Annabell schüttelte den Kopf und verscheuchte den Gedanken an den Herrn. Sie sollte sich wirklich beeilen und nichts von dieser seltsamen Begegnung erwähnen. Wenn es schon als unschicklich galt, mit einem fremden Gentleman ein paar Worte zu wechseln, was würde dann erst diese Eskapade anrichten, sollte sie bekannt werden? Damien würde wiederholt über die Gefahren predigen, die auf unschuldige junge Frauen lauerten, und dafür sorgen, dass sie nie ihre Ruhe hätte. Am Ende würde er sein Versprechen gar noch zurückziehen! Es war besser, ihr Bruder erfuhr nichts.

Sie musste zukünftig vorsichtiger sein.

Allerdings wüsste sie nur zu gerne, wer der Herr gewesen war.

Der Marquess und der Earl kamen ihr am Gasthof entgegen. „Das hat aber gedauert! Ich dachte schon, wir müssten dich suchen, Annabell.“ Damien runzelte die Stirn.

Sie winkte ab, bemühte ein harmloses Lächeln und erklärte ihrem Bruder: „Du weißt doch, wie schwer wir Frauen uns tun, wenn es darum geht, die richtige Farbe auszuwählen. Und dann habe ich mir noch Bänder für einen Hut angesehen.“

Wie erwartet, langweilte das Thema die Herren, und sie beeilten sich, zu ihren Pferden zu gelangen und aufzusitzen.
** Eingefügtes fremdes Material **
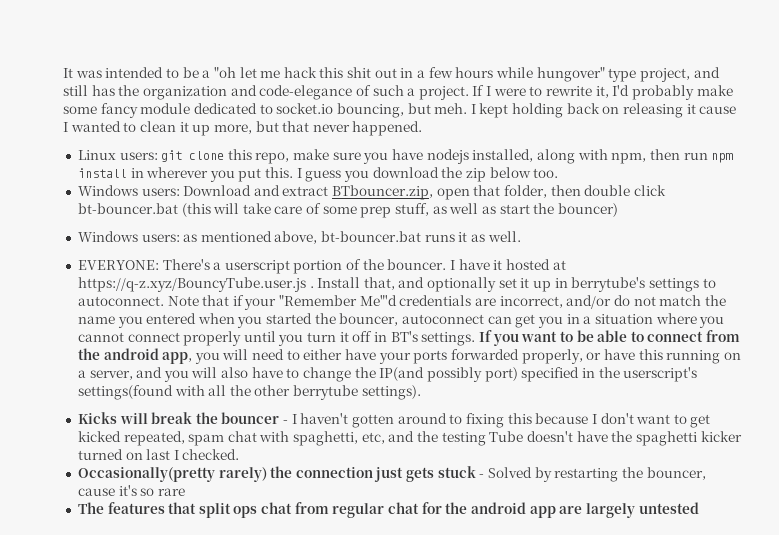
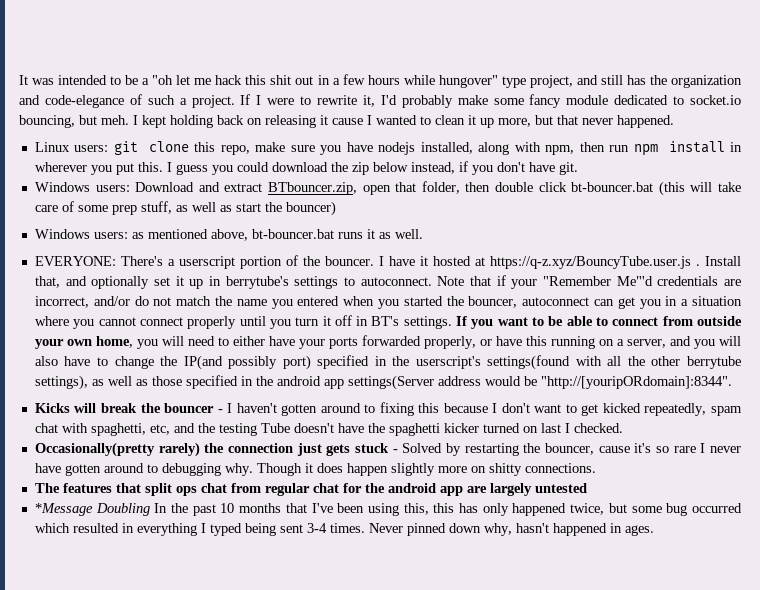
(370, 176) none -> [236,162,269,172] could
[533,168,559,178] too. -> [410,161,578,175] instead, if you don't have git.
[77,348,193,364] the android app, -> [697,316,743,326] [34,336,133,349] outside your own home,
[361,385,421,400] settings). -> [34,375,732,390] settings), as well as those specified in the android app settings(Server address would be "http://[youripORdomain]:8344".
[123,431,185,446] repeated, -> [644,403,707,416] repeatedly,
(185, 492) none -> [700,443,742,453] [34,463,596,476] I never have gotten around to debugging why. Though it does happen slightly more on shitty connections.
(699, 508) none -> [34,503,742,516] [34,523,654,536] // *Message Doubling In the past 10 months that I've been using this, this has only happened twice, but some bug occurred which resulted in everything I typed being sent 3-4 times. Never pinned down why, hasn't happened in ages.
Zu gerne hätte Annabell ihren Cousin auf den Hahnenkampf angesprochen und ihn gebeten, diese Barbarei zukünftig zu unterbinden. Nur hätte sie sich damit leider verraten. Sie wusste von den Praktiken, Hähne bestimmter Rassen für den Kampf auf Leben und Tod zu züchten. Einmal hatte ihr ein Kind aus dem Dorf weinend einen ehemals stolzen grauen Hahn gebracht. Er hatte ein Auge verloren und einen gebrochenen Flügel. Dem Tier war nicht mehr zu helfen gewesen, vor allem, weil es sich in seiner Angst nicht anfassen ließ. Es war ihnen nichts weiter geblieben, als der armen Kreatur den Gnadenstoß zu versetzen.
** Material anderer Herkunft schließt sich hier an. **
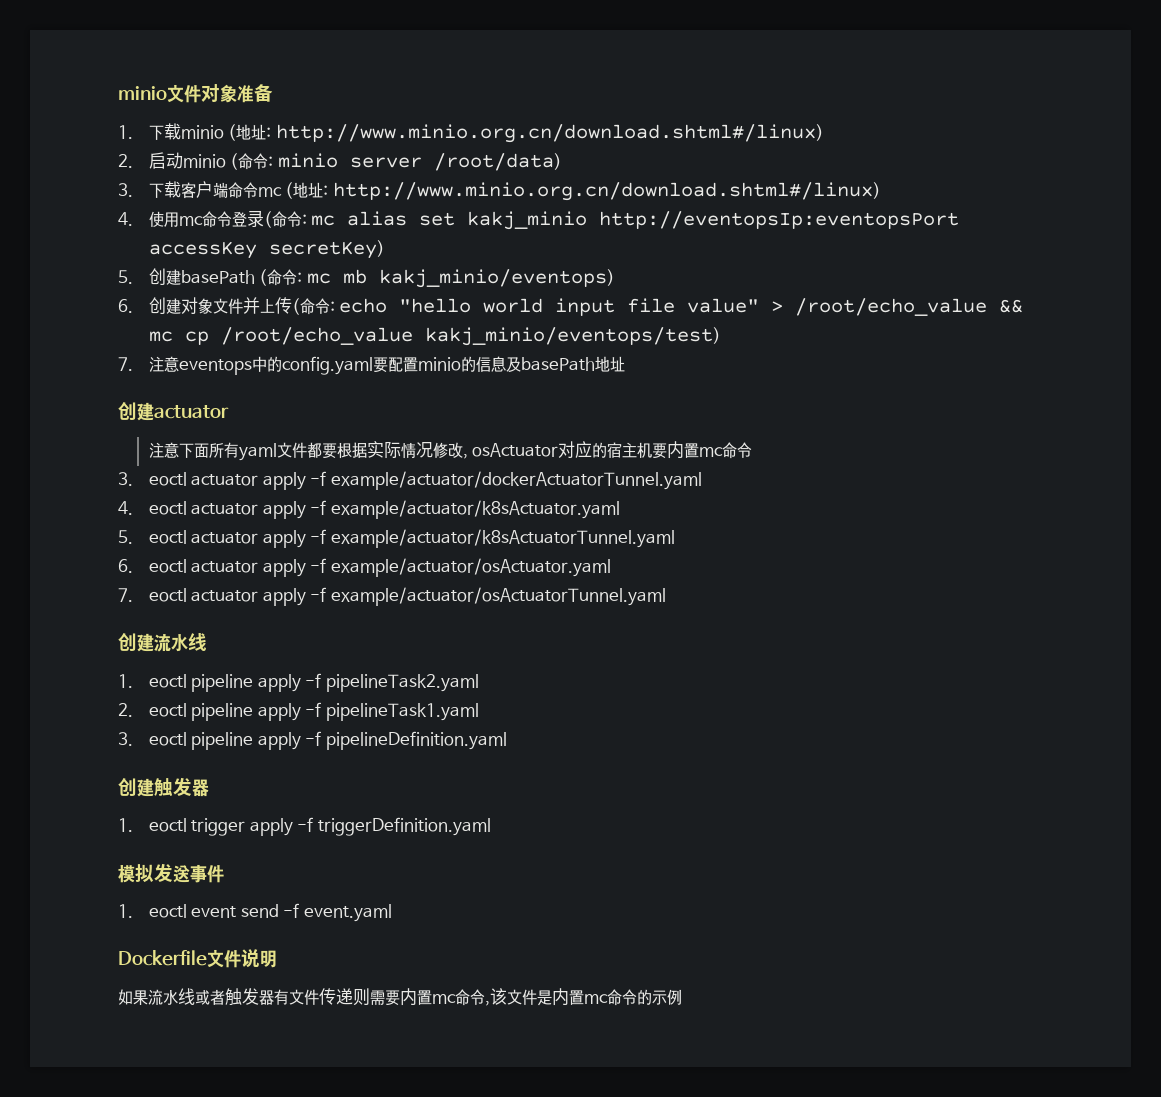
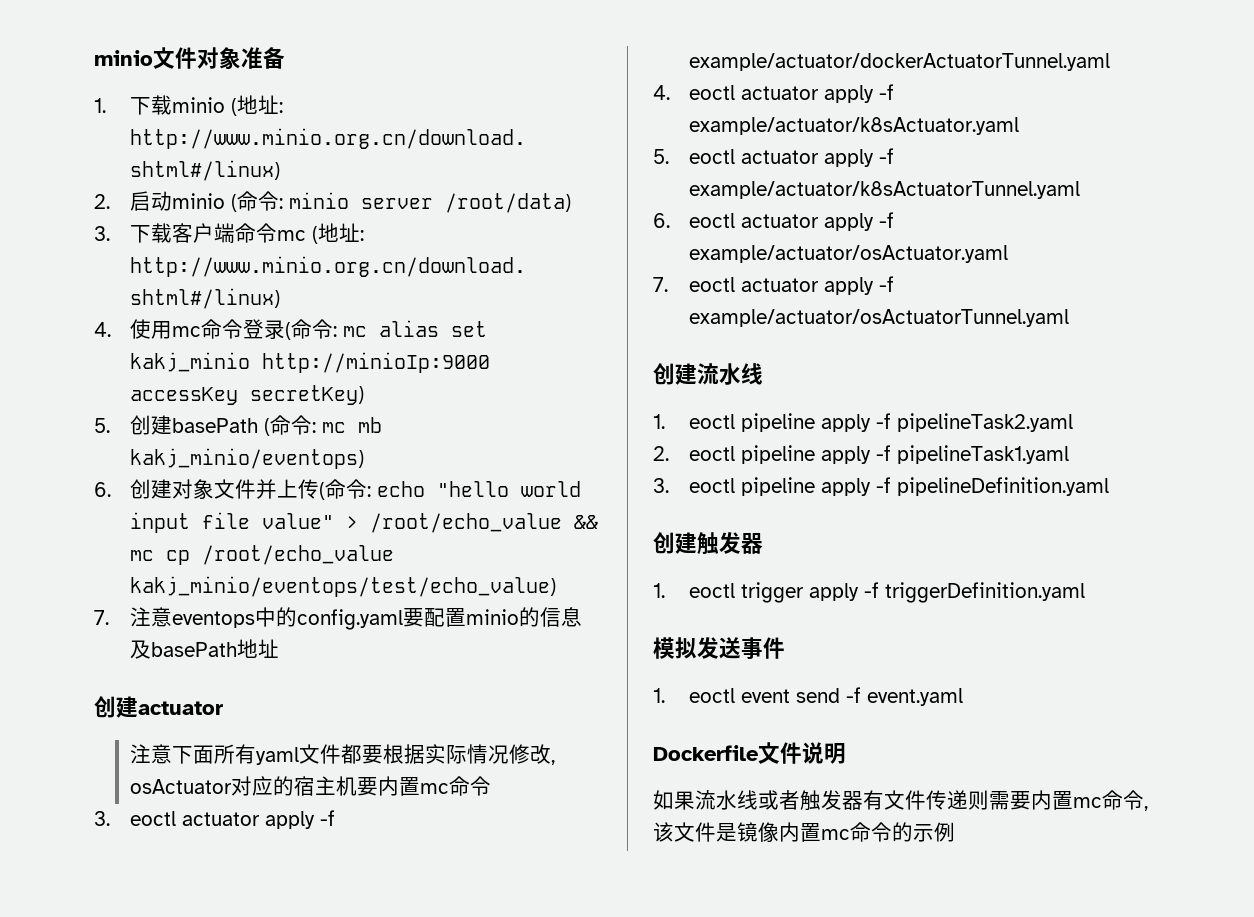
[599,211,960,229] http://eventopsIp:eventopsPort -> [261,352,490,373] http://minioIp:9000
[424,327,721,346] kakj_minio/eventops/test) -> [129,576,556,597] kakj_minio/eventops/test/echo_value)
(552, 998) none -> [737,822,779,842] 镜像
Auf Stratham und Umgebung wurden ihres Wissens seither keine Kämpfe abgehalten, aber wer erzählte Frauen schon von diesen Dingen?

Ob der attraktive Unbekannte den Kampf beendet hatte?

 

 

 

Kapitel 4

 

 

Sir Caspian Rougemont wusste genau, dass sich Ritterlichkeit gegenüber unbescholtenen Jungfern nicht lohnte. Im besten Fall erhielt man im Gegenzug eine lebenslange Verpflichtung, als Ehemann ihren Launen zu dienen. Im schlimmsten Fall bezahlte man mit allem, was einem lieb und teuer war.
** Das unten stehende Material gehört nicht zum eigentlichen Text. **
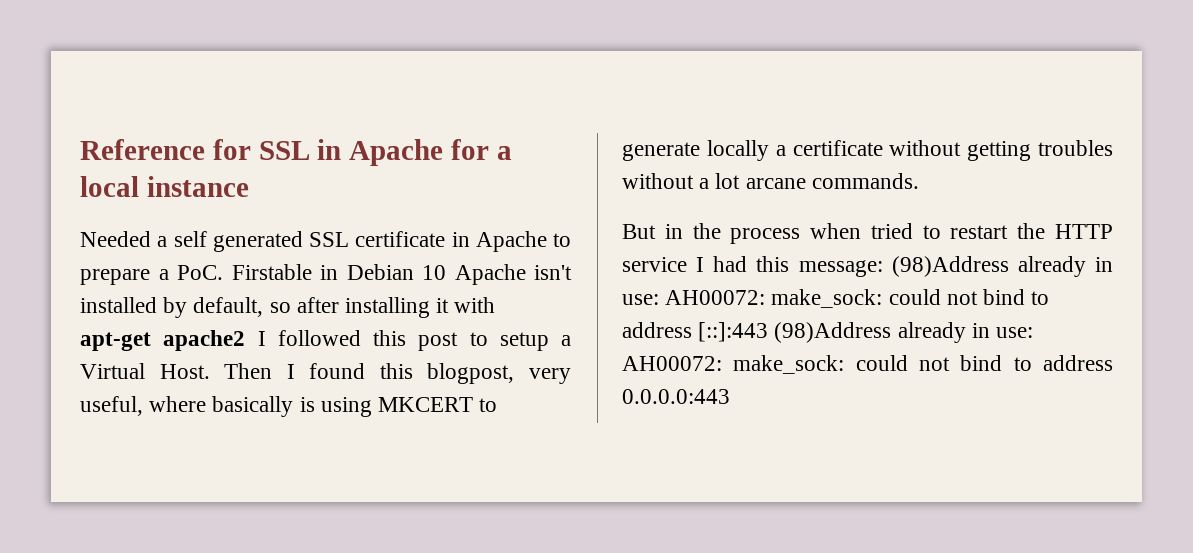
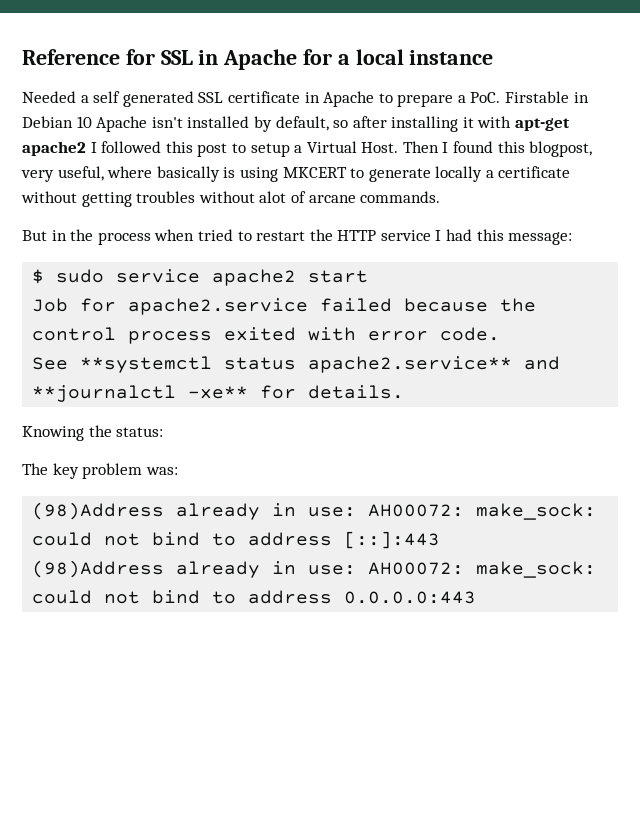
[699,173,741,189] a lot -> [259,191,306,203] alot of
(883, 268) none -> [32,269,369,286] [32,298,537,315] [32,327,501,344] [32,356,561,373] [32,385,405,402] [22,425,164,441] [22,463,178,479] // $ sudo service apache2 start // Job for apache2.service failed because the control process exited with error code. // See **systemctl status apache2.service** and **journalctl -xe** for details. // Knowing the status: // The key problem was: //
(769, 332) none -> (441, 540) //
Er fügte den unzähligen Verfluchungen seiner anerzogenen Werte eine weitere hinzu. Wenn nicht einmal die Erfahrung der Vergangenheit ihn davon abhielt, sich einzumischen, sobald sich eine solche Jungfer in Gefahr befand, dann musste er wohl damit leben, ein Dummkopf zu sein.

Glücklicherweise war niemandem aufgefallen, dass er die junge Lady begleitet hatte. Das hätte gerade noch gefehlt!

Es sollte nicht sein Tag sein.

Zuerst war er im Gasthof, wo er das Gig abgestellt hatte, auf den Marquess und den Earl of Stratham getroffen.

„Rougemont? Ich habe gehört, Sie haben sich hier niedergelassen?“

„Stratham? Mir war nicht bewusst, dass Sie in dieser Gegend leben!“

Der Earl hatte ihn informiert, dass er mit Bligh verwandt war und noch mal die Einladung seines Cousins zur Jagd und zum Ball bekräftigt.

„Ihr kennt euch? Wie kapital!“, rief der Marquess und orderte eine Runde Ale.

„Wir hatten auf dem Kontinent miteinander zu tun.“ Rougemont hatte keine Zeit, Smalltalk zu machen, sondern war in den Ort gekommen, um etwas zu erledigen.

„Wie lange bleiben Sie hier?“ Strathams Frage war schlicht genug, aber der Blick, mit dem er ihn bedachte, sagte etwas anderes aus.